The request:
Present every line of the rows below as a Markdown table with two columns, No. and Line, leaving out the blank lines.

** Begin **

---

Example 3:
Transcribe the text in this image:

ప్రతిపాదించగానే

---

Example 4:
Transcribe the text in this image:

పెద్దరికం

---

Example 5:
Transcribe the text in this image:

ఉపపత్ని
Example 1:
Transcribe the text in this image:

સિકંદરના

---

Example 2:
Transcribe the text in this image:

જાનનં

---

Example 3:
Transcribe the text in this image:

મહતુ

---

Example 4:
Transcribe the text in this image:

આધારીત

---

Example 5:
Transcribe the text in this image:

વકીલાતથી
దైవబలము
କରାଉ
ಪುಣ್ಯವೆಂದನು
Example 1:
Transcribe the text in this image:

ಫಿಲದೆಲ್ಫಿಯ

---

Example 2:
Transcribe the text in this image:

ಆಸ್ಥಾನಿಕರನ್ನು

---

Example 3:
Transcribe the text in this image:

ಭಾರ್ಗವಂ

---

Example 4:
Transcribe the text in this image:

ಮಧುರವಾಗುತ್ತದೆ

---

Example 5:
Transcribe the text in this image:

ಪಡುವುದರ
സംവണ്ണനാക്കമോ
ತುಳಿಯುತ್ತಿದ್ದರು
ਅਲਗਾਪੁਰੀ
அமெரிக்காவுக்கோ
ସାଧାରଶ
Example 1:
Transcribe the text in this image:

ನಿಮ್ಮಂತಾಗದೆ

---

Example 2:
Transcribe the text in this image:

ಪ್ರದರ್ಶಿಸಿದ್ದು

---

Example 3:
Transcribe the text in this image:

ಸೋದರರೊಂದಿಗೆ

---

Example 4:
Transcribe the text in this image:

** End **

The response:
| No. | Line |
|---|---|
| 1 | --- |
| 2 | Example 3: |
| 3 | Transcribe the text in this image: |
| 4 | ప్రతిపాదించగానే |
| 5 | --- |
| 6 | Example 4: |
| 7 | Transcribe the text in this image: |
| 8 | పెద్దరికం |
| 9 | --- |
| 10 | Example 5: |
| 11 | Transcribe the text in this image: |
| 12 | ఉపపత్ని |
| 13 | Example 1: |
| 14 | Transcribe the text in this image: |
| 15 | સિકંદરના |
| 16 | --- |
| 17 | Example 2: |
| 18 | Transcribe the text in this image: |
| 19 | જાનનં |
| 20 | --- |
| 21 | Example 3: |
| 22 | Transcribe the text in this image: |
| 23 | મહતુ |
| 24 | --- |
| 25 | Example 4: |
| 26 | Transcribe the text in this image: |
| 27 | આધારીત |
| 28 | --- |
| 29 | Example 5: |
| 30 | Transcribe the text in this image: |
| 31 | વકીલાતથી |
| 32 | దైవబలము |
| 33 | କରାଉ |
| 34 | ಪುಣ್ಯವೆಂದನು |
| 35 | Example 1: |
| 36 | Transcribe the text in this image: |
| 37 | ಫಿಲದೆಲ್ಫಿಯ |
| 38 | --- |
| 39 | Example 2: |
| 40 | Transcribe the text in this image: |
| 41 | ಆಸ್ಥಾನಿಕರನ್ನು |
| 42 | --- |
| 43 | Example 3: |
| 44 | Transcribe the text in this image: |
| 45 | ಭಾರ್ಗವಂ |
| 46 | --- |
| 47 | Example 4: |
| 48 | Transcribe the text in this image: |
| 49 | ಮಧುರವಾಗುತ್ತದೆ |
| 50 | --- |
| 51 | Example 5: |
| 52 | Transcribe the text in this image: |
| 53 | ಪಡುವುದರ |
| 54 | സംവണ്ണനാക്കമോ |
| 55 | ತುಳಿಯುತ್ತಿದ್ದರು |
| 56 | ਅਲਗਾਪੁਰੀ |
| 57 | அமெரிக்காவுக்கோ |
| 58 | ସାଧାରଶ |
| 59 | Example 1: |
| 60 | Transcribe the text in this image: |
| 61 | ನಿಮ್ಮಂತಾಗದೆ |
| 62 | --- |
| 63 | Example 2: |
| 64 | Transcribe the text in this image: |
| 65 | ಪ್ರದರ್ಶಿಸಿದ್ದು |
| 66 | --- |
| 67 | Example 3: |
| 68 | Transcribe the text in this image: |
| 69 | ಸೋದರರೊಂದಿಗೆ |
| 70 | --- |
| 71 | Example 4: |
| 72 | Transcribe the text in this image: |